Nakaz aresztowania Putina
W piątek Międzynarodowy Trybunał Karny wydał nakaz aresztowania prezydenta Rosji Władimira Putina.
Przywódca wojennego agresora jest oskarżony właśnie za swoją działalność na Ukrainie i zbrodnie wojenne. Przede wszystkim chodzi o wywóz dzieci. Putin nie jest jednak jedyną osobą, wobec której wydano nakaz.
"Izba Przygotowawcza Międzynarodowego Trybunału Karnego wydała nakazy aresztowania dwóch osób w związku z sytuacją na Ukrainie. Są to Władimir Władimirowicz Putin oraz Maria Aleksiejewna Lwowa-Biełowa" – napisano w komunikacie MTK.

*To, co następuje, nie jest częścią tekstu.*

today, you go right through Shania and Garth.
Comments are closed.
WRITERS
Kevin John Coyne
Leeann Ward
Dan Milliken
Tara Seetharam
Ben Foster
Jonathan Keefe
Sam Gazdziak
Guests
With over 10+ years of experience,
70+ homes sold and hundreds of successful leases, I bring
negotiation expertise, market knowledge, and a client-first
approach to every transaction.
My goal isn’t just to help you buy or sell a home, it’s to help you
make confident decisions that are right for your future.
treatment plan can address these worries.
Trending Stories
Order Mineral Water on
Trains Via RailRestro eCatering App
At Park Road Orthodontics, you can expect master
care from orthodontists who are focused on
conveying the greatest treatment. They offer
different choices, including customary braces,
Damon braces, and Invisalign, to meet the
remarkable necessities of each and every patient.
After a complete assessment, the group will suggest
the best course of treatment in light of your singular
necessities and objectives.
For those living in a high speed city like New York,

Poza tym, rosyjski dyktator ma być odpowiedzialny m.in. również za "brak należytego sprawowania kontroli nad podwładnymi cywilnymi i wojskowymi, którzy dopuścili się czynów lub dopuścili do ich popełnienia i którzy znajdowali się pod jego skuteczną władzą i kontrolą, na mocy odpowiedzialności zwierzchniej".
Kreml szuka następcy?
Przedstawiciel ukraińskiego wywiadu wojskowego Andrij Jusow wydał oświadczenie, w którym stwierdził, że Kreml zdaje się być zaniepokojony decyzją Trybunału Karnego. Ukraińcy uważają, że Rosjanie rozpoczęli już poszukiwania osoby, która byłaby w stanie zastąpić Władimira Putina na czele państwa.

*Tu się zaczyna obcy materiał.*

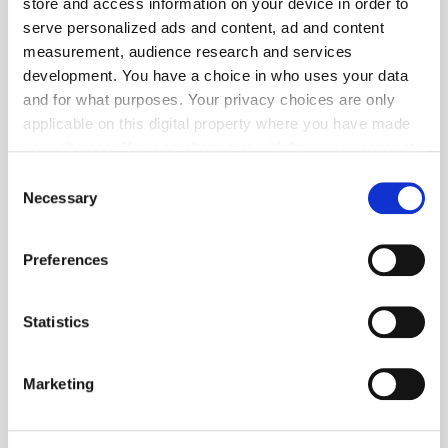
store and access information on your device in order to
serve personalized ads and content, ad and content
measurement, audience research and services
development. You have a choice in who uses your data
and for what purposes. Your privacy choices are only
applicable on this digital property where you have made
your choices. You can change or withdraw your consent
any time from the Cookie Declaration or by clicking on
Consent
the Privacy trigger icon.
Necessary
Selection
If you allow, we would also like to:
Preferences
Collect information about your geographical
location which can be accurate to within several
meters
Statistics
Identify your device by actively scanning it for
TuneIn
specific characteristics (fingerprinting)
Marketing
Find out more about how your personal data is processed
and set your preferences in the
details section
.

"W wieżach Kremla panuje coraz większe niezadowolenie z powodu tego, co się dzieje" - powiedział Andrij Jusow.
"Oni w coraz ciemniejszych (barwach - przyp. red.) widzą własne perspektywy, czyli katastrofę geopolityczną reżimu Putina. Mówi się już nawet o poszukiwaniu następcy Putina i to bynajmniej już nie Putin go szuka" – dodał przedstawiciel ukraińskiego wywiadu.